A Rare Louis XVI Style Gilt-Bronze Mounted Mahogany Cylinder Bureau. By François Linke, Paris. Index Number 100. France, Circa 1890.

The top with three quarter pierced gallery. The cylinder front centred by a gilt-bronze foliate framed oval decorated with floral marquetry and a harp and books representing lyric poetry. Flanked by twin-light gilt-bronze candelabra. The roll-top enclosing an arrangement of four small drawers and five small compartments above a gilt-tooled green leather writing surface. The frieze fronted by a central drawer with spring-loaded secret release and faced with a relief-cast plaque of cloudborne putti representing the arts. The flanking drawers with gilt-bronze acanthus cast handles and fruiting cornucopia escutcheons. The sides with gilt-bronze relief cast plaques of putti emblematic of sculpture. The reverse with a gilt-bronze rose wreath. On square section tapering legs.

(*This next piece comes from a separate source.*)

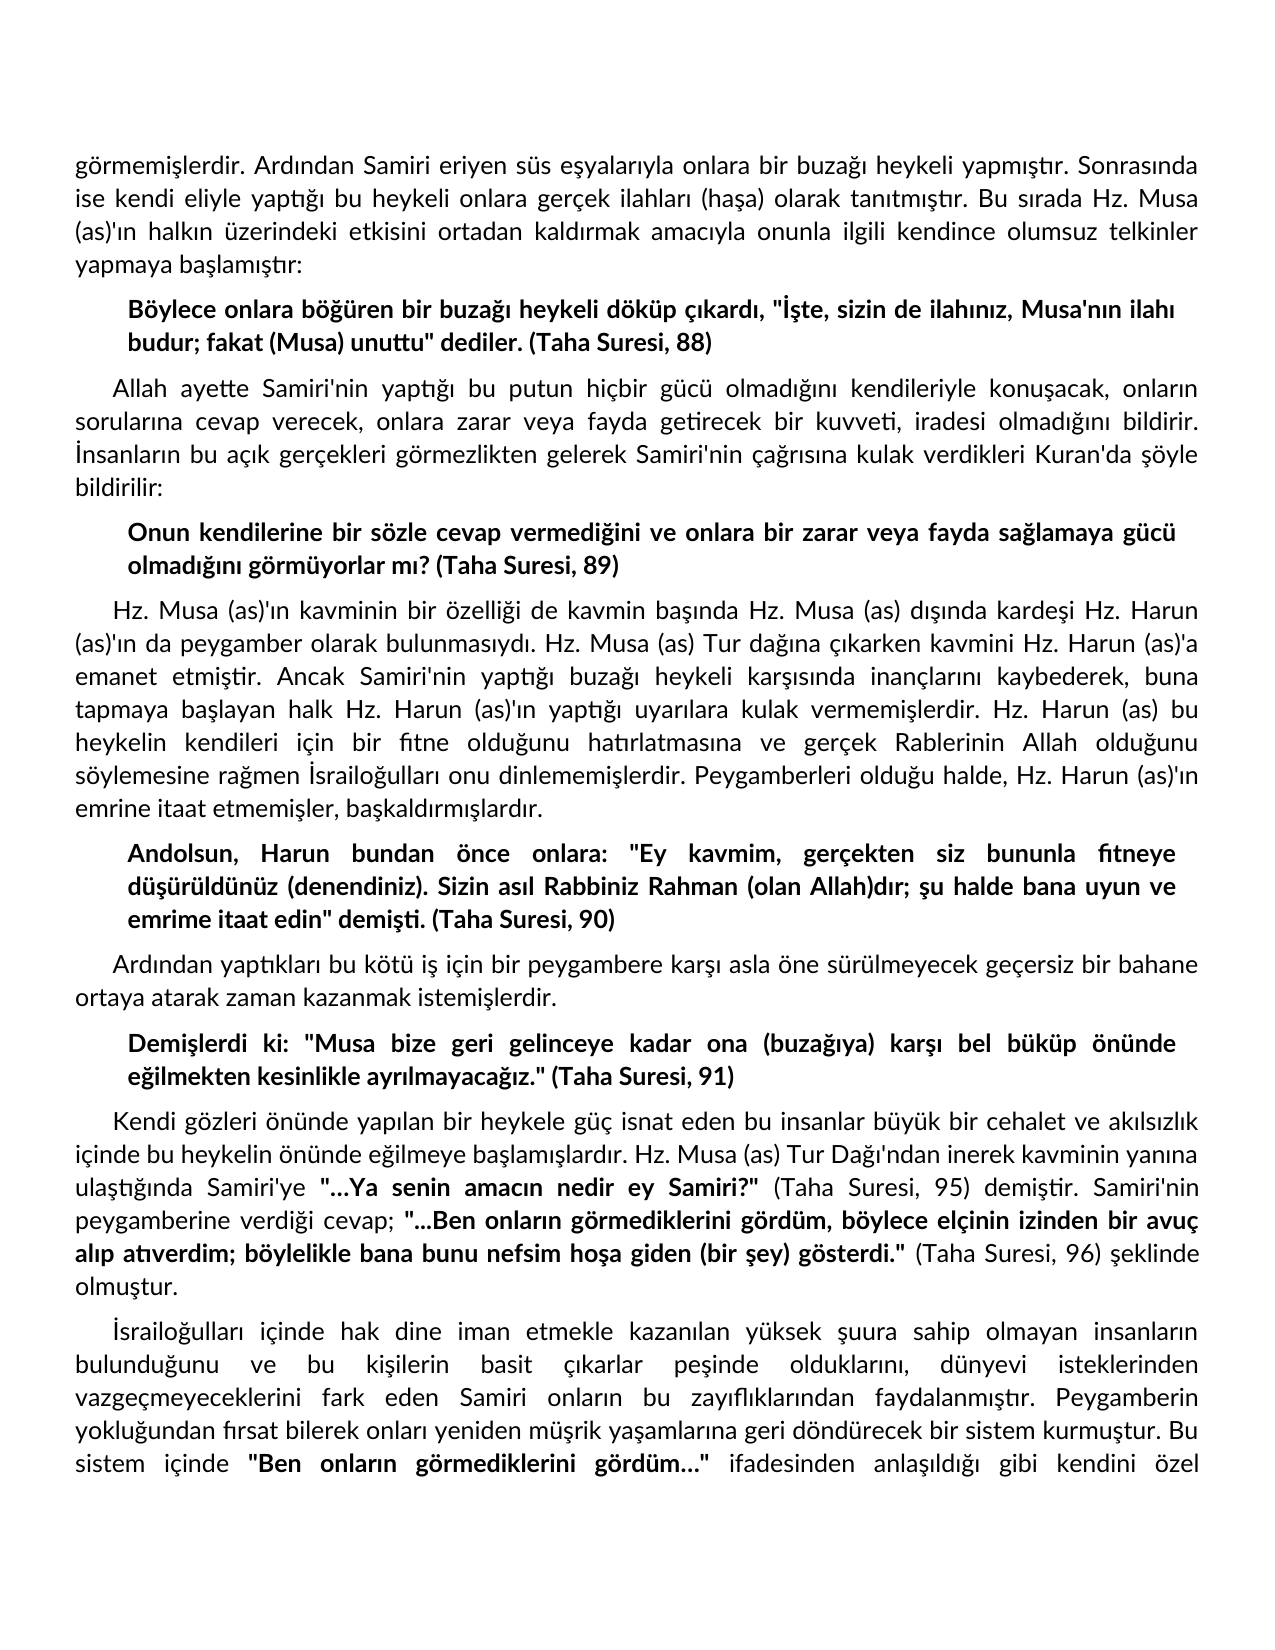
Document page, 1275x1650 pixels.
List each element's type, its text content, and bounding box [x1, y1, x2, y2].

The locks signed to the reverse ‘Ct. Linke / Serrurerie / Paris’.

In total François Linke is recorded to have made ten examples of this cylinder bureau This one is richly veneered in plum-pudding mahogany and it was also available in amaranth or plane and satiné with various complexities of marquetry. Of these ten, the present example is amongst the most superior, it few were made with gilt-bronze candle arms flanking the cylinder. In Linke’s register it is recorded as index number 100 with the title ‘Bureaux à cylindre, Louis XVI Marie-Antoinette’. This is in reference to the Louis XVI model of roll-top desk on which Linke’s version is based. The original bureau was supplied by Jean-Henri Riesener for Marie-Antoinette at the Tuileries in 1784 (Inv. No. OA 5226 Musée du Louvre). The exhibition of the original bureau at the retrospective Exposition de l’union centrale des arts décoratifs of 1882 was the inspiration for late 19th century copies of the model by leading Parisian ébénistes, and the model was made by Beurdeley, Dasson, Durand as well as Linke.

France, Circa 1890.

Object History

François Linke (1855 – 1946) was the most important Parisian cabinet maker of the late nineteenth and early twentieth centuries, and possibly the most sought after cabinet maker of his period.

Object Literature

C. Payne, Linke, Blue Daybook entry, p. 475, for the Blue Daybook entry; and p. 488, for a black and white cliché of index number 100.
D. Alcouffe et al., Furniture Collections in the Louvre, Vol. I, p. 283-285, for an illustration and discussion of the 18th century model.